─── Source passage ───
After refactoring, consumption stabilized at 2200 msg/s and backlog drained rapidly.

Step 6 – Business Validation & Recovery (25‑30 min)

Goal: Confirm zero backlog, data consistency, and resume normal production.

Verify queue size is zero and latency < 50 ms.

Cross‑check core business data (order status, inventory, payment) against producer and consumer logs.

Gradually lift producer throttling, restore non‑core workloads, and de‑scale temporary consumer instances.

Monitor for 30 min to ensure no relapse.

At minute 28, the 860 k backlog cleared, latency fell to 42 ms, and the order‑fulfillment service returned to normal.

3. Long‑Term Root‑Cause Strategies

Strategy 1 – Architectural Optimisation

Isolate core and non‑core traffic with separate topics and consumer groups.

Reserve 30‑50 % excess consumer capacity for traffic spikes.

Design peak‑shaving mechanisms (local cache, batch processing) for flash‑sale scenarios.

Configure dead‑letter queues and bounded retry policies (e.g., 3 attempts).

Case 2: A flash‑sale platform introduced RabbitMQ for peak‑shaving, isolated order topics, and reserved 50 % capacity; during a major sale, no backlog occurred and latency stayed under 30 ms.

Strategy 2 – Monitoring & Alerting

Track core MQ metrics (total messages, growth rate, consumption delay, production/consumption rates, broker health).

Set tiered alerts matching the three backlog levels (SMS, phone, full‑team paging).

Integrate tracing tools (SkyWalking, Pinpoint) to pinpoint slow SQL or RPC calls.

@Component
@Slf4j
public class MqMonitorService {
    @Autowired private RabbitAdmin rabbitAdmin;
    @Autowired private AlertService alertService;
    @Value("${mq.monitor.interval:30000}") private long monitorInterval;
    @Value("${mq.alert.threshold.level1:1000000}") private long level1Threshold;
    @Value("${mq.alert.threshold.level2:100000}") private long level2Threshold;

    @Scheduled(fixedRateString = "${mq.monitor.interval:30000}")
─── Data excerpts ───
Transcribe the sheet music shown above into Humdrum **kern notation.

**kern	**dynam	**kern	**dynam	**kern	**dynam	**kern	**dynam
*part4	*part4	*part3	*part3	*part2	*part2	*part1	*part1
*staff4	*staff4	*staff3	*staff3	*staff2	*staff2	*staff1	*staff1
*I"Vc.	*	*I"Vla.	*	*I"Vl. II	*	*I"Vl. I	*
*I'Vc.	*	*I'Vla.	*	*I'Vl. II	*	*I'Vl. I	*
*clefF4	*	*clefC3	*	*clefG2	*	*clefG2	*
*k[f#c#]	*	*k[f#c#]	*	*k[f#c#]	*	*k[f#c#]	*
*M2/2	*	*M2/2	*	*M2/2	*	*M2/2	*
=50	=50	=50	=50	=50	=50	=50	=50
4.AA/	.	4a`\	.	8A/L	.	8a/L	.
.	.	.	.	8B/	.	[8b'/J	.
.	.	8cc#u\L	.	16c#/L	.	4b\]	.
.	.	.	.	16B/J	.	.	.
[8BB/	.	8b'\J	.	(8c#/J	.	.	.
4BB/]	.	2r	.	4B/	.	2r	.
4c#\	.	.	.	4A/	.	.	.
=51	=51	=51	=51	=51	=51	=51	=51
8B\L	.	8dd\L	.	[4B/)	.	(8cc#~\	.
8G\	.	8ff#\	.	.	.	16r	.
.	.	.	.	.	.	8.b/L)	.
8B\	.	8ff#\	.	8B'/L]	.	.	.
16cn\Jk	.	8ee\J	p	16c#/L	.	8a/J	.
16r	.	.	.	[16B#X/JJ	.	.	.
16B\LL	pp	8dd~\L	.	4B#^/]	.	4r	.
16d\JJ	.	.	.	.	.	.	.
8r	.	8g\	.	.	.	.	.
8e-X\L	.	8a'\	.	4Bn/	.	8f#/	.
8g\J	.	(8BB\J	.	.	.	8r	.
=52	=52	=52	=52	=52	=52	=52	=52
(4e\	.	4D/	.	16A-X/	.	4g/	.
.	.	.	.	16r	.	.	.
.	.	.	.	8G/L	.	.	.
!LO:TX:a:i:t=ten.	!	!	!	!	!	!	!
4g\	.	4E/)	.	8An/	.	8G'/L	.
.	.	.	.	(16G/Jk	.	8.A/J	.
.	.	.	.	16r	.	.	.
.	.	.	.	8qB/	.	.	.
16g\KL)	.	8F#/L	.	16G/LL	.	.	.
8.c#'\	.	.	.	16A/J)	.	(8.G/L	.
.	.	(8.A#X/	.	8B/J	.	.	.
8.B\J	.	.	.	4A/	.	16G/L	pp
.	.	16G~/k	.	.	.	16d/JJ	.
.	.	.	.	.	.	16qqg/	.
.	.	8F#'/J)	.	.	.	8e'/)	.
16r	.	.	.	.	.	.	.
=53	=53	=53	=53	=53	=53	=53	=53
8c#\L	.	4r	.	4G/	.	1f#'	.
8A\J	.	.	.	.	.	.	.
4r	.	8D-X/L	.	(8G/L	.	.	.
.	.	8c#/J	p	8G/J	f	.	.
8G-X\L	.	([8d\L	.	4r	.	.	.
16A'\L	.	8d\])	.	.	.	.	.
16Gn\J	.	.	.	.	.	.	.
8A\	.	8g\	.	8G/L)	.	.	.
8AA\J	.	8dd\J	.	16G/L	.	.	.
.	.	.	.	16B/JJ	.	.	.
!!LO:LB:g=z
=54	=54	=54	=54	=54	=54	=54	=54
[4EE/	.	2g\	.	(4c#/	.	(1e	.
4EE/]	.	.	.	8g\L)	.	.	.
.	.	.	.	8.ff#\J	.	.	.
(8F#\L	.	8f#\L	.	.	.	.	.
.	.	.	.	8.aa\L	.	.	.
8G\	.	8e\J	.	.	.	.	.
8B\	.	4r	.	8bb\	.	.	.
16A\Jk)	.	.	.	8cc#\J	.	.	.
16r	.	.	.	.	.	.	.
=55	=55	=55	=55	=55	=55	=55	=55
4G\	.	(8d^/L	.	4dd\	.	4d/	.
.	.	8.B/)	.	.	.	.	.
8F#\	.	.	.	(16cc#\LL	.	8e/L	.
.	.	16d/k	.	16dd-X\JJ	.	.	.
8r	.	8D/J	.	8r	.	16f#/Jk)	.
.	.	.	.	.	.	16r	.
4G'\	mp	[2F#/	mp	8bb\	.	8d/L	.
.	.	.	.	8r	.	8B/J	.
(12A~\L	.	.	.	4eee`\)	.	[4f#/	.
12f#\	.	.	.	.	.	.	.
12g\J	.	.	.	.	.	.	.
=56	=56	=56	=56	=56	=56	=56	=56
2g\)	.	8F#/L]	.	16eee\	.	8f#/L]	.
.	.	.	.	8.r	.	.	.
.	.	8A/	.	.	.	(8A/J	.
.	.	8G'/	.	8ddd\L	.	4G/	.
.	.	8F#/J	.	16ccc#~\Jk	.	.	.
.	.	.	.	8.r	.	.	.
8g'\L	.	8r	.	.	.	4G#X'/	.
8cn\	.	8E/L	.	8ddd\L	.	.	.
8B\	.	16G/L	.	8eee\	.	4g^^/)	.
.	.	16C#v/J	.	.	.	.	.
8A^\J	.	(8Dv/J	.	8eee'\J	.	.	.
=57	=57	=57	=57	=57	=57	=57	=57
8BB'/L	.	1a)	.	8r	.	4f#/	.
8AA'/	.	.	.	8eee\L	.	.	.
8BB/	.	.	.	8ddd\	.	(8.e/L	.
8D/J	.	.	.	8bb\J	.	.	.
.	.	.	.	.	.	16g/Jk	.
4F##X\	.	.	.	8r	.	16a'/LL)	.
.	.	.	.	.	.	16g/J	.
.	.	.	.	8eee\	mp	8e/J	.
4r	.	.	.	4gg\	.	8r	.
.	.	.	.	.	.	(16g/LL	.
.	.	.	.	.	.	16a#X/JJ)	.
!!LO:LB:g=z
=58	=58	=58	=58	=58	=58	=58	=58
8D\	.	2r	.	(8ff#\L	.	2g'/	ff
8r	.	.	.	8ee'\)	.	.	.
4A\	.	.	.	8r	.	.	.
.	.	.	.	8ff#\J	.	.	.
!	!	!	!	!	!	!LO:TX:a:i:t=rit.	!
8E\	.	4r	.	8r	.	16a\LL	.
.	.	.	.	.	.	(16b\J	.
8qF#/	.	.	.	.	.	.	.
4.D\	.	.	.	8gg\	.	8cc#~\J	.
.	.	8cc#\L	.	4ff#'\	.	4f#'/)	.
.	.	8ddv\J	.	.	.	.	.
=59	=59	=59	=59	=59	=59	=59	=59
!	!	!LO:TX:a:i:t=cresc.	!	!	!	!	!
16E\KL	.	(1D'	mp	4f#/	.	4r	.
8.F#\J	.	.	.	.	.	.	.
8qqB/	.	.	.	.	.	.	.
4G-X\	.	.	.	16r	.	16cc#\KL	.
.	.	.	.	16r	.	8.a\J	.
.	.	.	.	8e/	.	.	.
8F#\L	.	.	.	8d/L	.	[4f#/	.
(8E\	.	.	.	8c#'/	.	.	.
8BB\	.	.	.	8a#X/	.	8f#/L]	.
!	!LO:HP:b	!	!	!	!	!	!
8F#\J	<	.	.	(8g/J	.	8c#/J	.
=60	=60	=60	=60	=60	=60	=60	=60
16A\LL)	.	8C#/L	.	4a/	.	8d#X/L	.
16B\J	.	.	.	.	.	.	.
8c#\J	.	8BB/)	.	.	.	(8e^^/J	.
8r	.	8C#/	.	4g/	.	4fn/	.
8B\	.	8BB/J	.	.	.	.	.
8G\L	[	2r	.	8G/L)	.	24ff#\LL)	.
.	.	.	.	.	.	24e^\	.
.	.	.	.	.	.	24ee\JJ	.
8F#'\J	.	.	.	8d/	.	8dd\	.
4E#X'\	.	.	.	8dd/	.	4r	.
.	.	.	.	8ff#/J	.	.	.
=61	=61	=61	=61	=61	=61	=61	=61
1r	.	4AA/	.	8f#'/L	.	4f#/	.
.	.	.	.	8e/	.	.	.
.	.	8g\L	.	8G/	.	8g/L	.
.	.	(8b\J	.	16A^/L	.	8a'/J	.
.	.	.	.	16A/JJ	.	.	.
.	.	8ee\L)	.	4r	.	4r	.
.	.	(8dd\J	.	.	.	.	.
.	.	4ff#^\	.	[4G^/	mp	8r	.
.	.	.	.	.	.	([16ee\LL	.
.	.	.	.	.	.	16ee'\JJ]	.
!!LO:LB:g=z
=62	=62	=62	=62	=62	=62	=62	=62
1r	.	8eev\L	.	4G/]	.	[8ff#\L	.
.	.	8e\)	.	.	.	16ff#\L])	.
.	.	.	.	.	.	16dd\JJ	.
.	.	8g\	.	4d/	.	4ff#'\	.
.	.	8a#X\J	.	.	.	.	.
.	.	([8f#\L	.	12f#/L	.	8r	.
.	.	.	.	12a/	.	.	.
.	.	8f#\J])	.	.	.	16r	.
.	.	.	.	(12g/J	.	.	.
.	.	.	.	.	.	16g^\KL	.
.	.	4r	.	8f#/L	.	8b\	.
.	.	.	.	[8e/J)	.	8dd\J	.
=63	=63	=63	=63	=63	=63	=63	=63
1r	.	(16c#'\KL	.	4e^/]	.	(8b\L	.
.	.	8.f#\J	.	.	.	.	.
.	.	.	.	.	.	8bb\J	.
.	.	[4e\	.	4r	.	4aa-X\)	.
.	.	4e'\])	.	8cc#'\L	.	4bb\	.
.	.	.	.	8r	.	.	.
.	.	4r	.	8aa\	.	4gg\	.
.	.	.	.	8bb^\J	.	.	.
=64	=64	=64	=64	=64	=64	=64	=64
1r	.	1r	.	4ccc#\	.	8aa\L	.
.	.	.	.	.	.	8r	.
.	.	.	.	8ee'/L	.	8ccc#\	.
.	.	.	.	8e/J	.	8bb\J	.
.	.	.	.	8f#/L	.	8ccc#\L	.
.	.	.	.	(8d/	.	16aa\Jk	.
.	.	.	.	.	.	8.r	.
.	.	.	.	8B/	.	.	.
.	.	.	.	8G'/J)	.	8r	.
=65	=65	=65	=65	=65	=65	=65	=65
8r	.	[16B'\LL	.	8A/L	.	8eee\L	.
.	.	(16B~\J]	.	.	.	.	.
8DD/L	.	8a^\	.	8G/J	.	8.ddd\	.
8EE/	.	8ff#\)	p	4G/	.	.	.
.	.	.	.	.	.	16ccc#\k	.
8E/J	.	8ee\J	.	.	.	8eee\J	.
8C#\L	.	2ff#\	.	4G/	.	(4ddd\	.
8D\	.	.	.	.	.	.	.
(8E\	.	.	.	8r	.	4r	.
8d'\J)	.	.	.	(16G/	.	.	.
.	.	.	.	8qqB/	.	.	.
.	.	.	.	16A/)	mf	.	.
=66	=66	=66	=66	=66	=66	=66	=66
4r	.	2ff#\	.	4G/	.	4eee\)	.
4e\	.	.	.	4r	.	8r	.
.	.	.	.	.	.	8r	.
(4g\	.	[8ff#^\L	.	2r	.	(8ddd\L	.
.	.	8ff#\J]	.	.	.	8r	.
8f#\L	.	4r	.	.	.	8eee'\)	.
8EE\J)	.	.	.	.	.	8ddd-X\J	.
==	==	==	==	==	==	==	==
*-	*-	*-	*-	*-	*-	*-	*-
───
Tasks:
1 - According to the message-queue passage, how much excess consumer capacity should be reserved for traffic spikes?
2 - Explain why the message-queue passage ends the recovery step with 30 minutes of monitoring.
3 - Copy the message-queue passage word for word, starting at "3. Long‑Term Root‑Cause" and ending at "(e.g., 3 attempts).".
These entries have no connection to the message-queue passage.

Task-by-task answers:
1 - 30–50% excess consumer capacity.

2 - The 30 minutes of monitoring make sure the backlog does not relapse. This check follows gradually lifting producer throttling, restoring non-core workloads and scaling down the temporary consumer instances.

3 -
3. Long‑Term Root‑Cause Strategies

Strategy 1 – Architectural Optimisation

Isolate core and non‑core traffic with separate topics and consumer groups.

Reserve 30‑50 % excess consumer capacity for traffic spikes.

Design peak‑shaving mechanisms (local cache, batch processing) for flash‑sale scenarios.

Configure dead‑letter queues and bounded retry policies (e.g., 3 attempts).